The purpose of filing a corporate entity is to avoid personal financial liability. If you go broke or take on too much debt, the company is responsible and you can walk away with less damage than if you were personally liable.
A corporate entity’s name is largely inconsequential. You could be called Absolute Loser Nobodies LLC and sell financial products online. You usually want your company name to reflect some sort of value or qualities of your company, though.
If your company has no clear values or defining features, you choose a name like Continuum Brands LLC to make it sound like you do.
As far as I can tell, Inland Coffee still operates as an Espresso supplier of some sort. Continuum must be another business that they either spun off from their main operation or sold the Protein Puck brand to.
I’ve thought for a long time that the best way to take over the Protein bar market, or any market, really, is to acquire or create multiple brands that serve different market segments. My intuition tells me that these people are planning a similar takeover.
There’s not much info out here on Continuum, but I did find this mission statement:
“We identify hyper-focused product companies with high relevance in emerging or trending categories (and have non-discretionary characteristics) who are poised to scale their companies.”
Translation: they buy other people’s brands and apply their normie corporate marketing expertise. The whole elephant rebrand thing makes more sense in light of this discovery.
UPDATE:
After a bit more research, I found the Continuum Brands LLC Facebook page. Now we have a more complete idea of what this company is.
In addition to Protein Puck, Continuum oversees an olive oil, a line of matcha products, and a CBD brand for veterans, police, and other public servants. (The Matcha Brand’s website is also broken, so Continuum is failing in that regard.)
There’s also this extremely telling image:
First of all, there is nothing disruptive about new consumer packaged goods. All of their products have countless exact analogues differentiated only by their uninspired marketing.
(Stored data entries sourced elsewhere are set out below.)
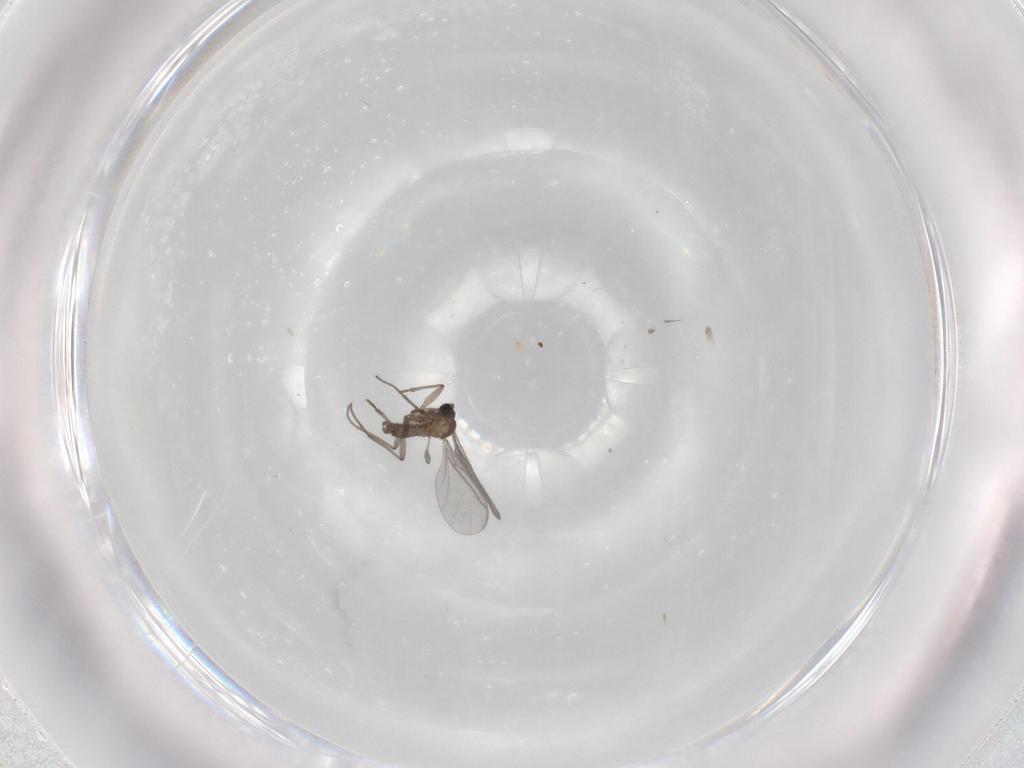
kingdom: Animalia
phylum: Arthropoda
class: Insecta
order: Diptera
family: Sciaridae
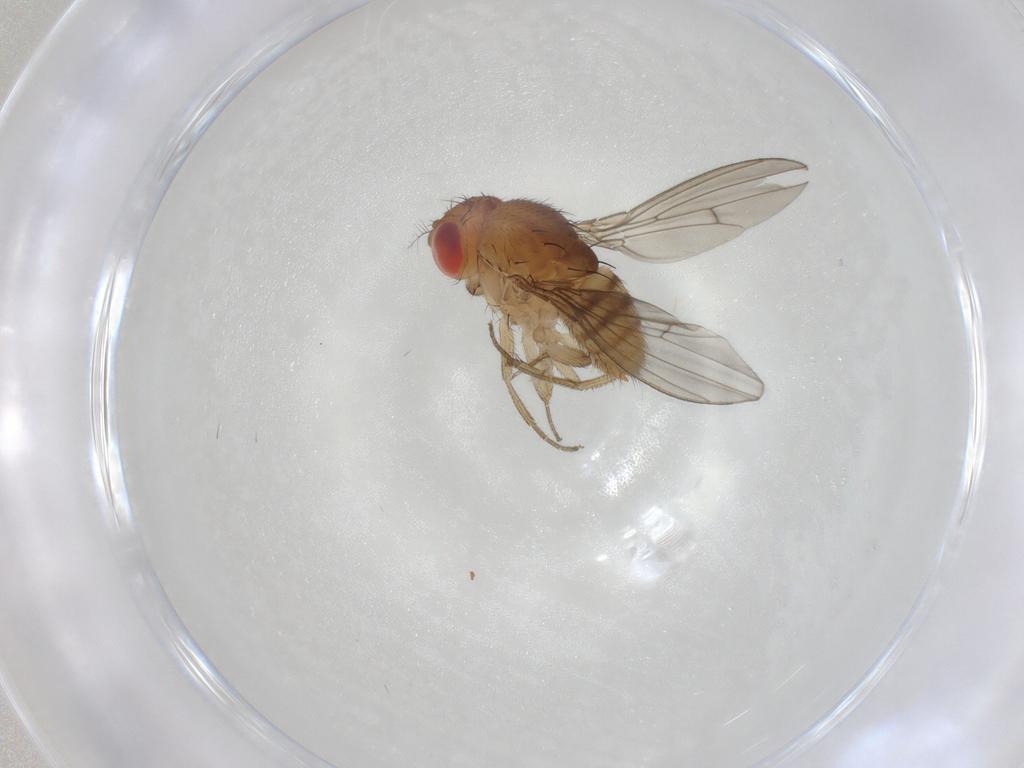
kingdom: Animalia
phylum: Arthropoda
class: Insecta
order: Diptera
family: Drosophilidae
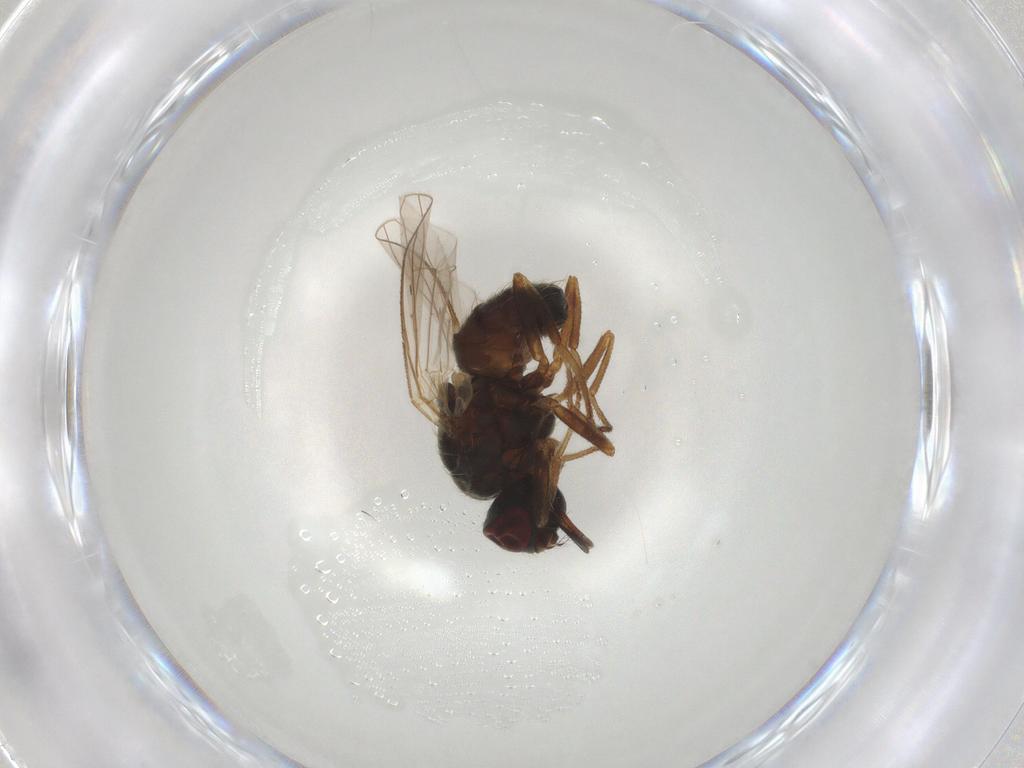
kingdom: Animalia
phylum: Arthropoda
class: Insecta
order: Diptera
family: Muscidae
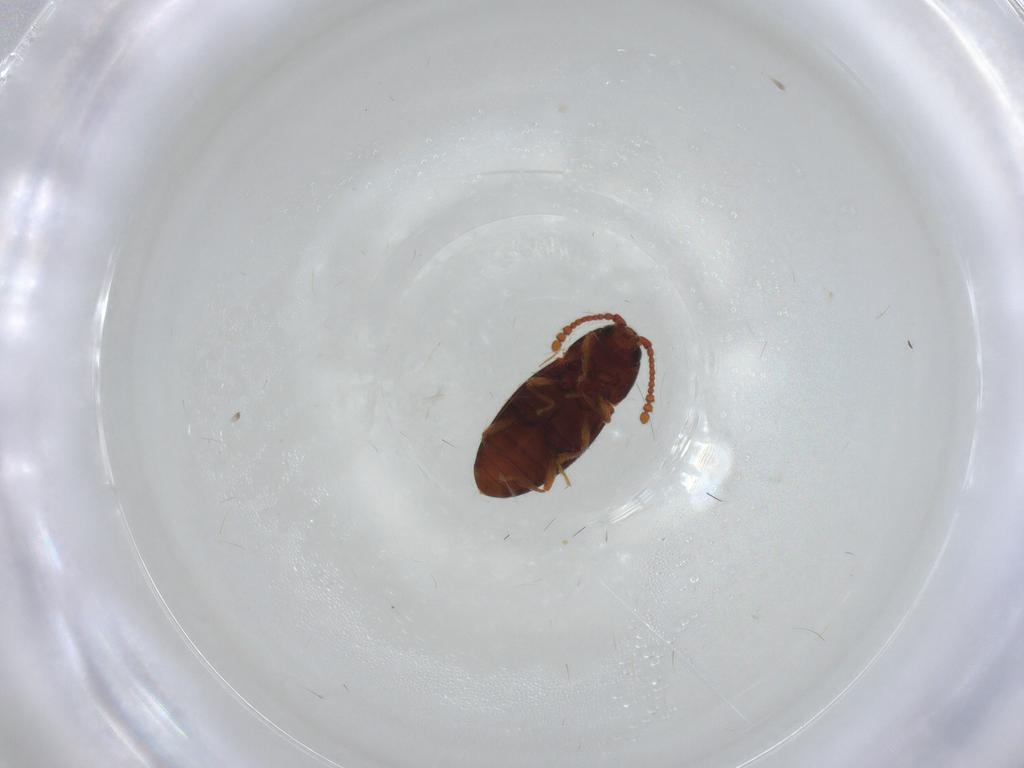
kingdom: Animalia
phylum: Arthropoda
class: Insecta
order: Coleoptera
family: Cryptophagidae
Second of all, this is all marketing-speak for “we sell products to consumers.” People put a lot of fluff into statements like this to make them seem more information-dense than they actually are.
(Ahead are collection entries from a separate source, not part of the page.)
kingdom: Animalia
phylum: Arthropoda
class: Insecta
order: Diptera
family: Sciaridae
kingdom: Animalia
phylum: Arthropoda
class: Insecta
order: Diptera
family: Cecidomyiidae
Furthermore, ‘foundry’ is the perfect way to describe this company. A foundry is a metal casting factory where you create objects out of different metals by “…melting them into a liquid, pouring the metal into a mold…”
Likewise, Continuum takes consumer brands, melts them down and pours them into a mold. These products are all branded to strike that perfect balance of visually interesting yet completely the same as every other product.
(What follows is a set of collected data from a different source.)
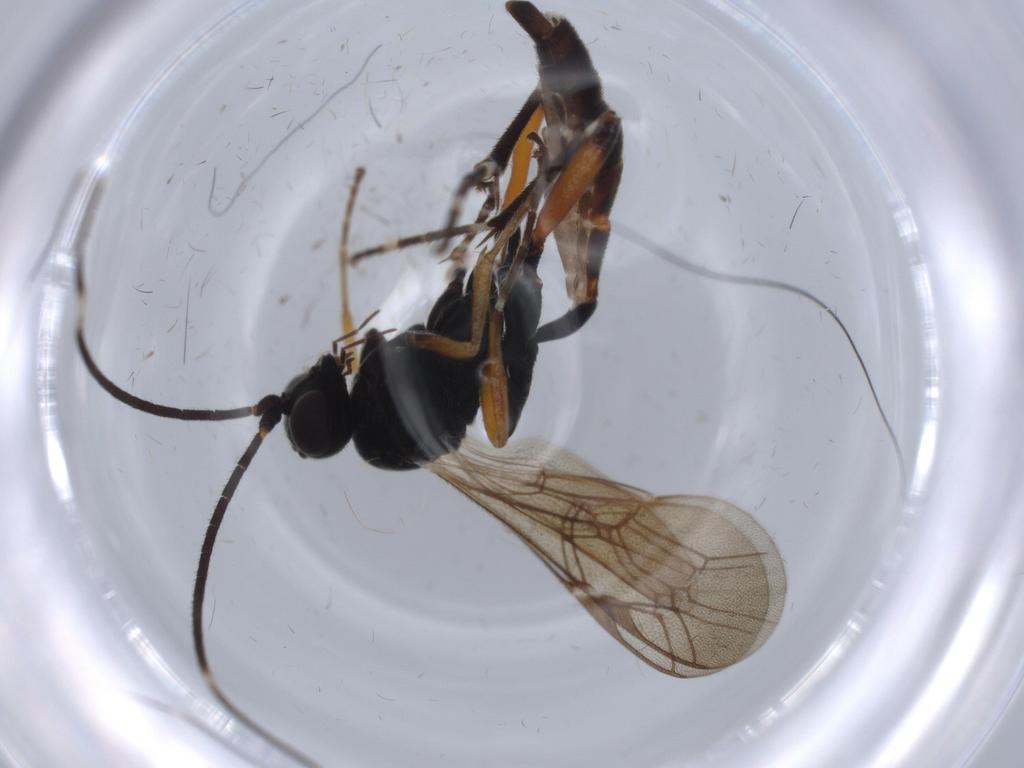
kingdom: Animalia
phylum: Arthropoda
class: Insecta
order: Hymenoptera
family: Ichneumonidae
My biggest problem in marketing is how many people stick to the mold of what works rather than trying anything new. Even using “disruptive” in this way is completely formulaic brand messaging.
Mostly you see this sort of lackluster marketing from entrepreneurs who got into an industry or product category because they saw an opportunity for profit there but have no personal passion for the products they sell. But it’s also possible that Continuum is just boring people. They are from Idaho 🤷♂️
Snackability
These are a bit hefty for the average snacker. But they’re not targeting the average snacker. According to their website, “Pucks defy all other bars, because they are designed to “fill you up” with whole food ingredients while never compromising on taste.”
No empty stomachs allowed here. The marketing copy on this website is so bizarre. I’m very sensitive to marketers’ attempts to appear edgy. A protein puck “defying” oppressive rule by other protein bars is a funny image, though.
Let’s remake 1984 with Protein Pucks as Winston and Clif Bars as The Party. But which protein bar is the seductive young revolutionary who leads the Protein Pucks to their enlightenment and eventual ruin? Could it be Dirtballs?
Aw geez, I probably can’t think straight after eating so many net carbs… This is too much food, in too big of a lump, for it to be optimally snackable.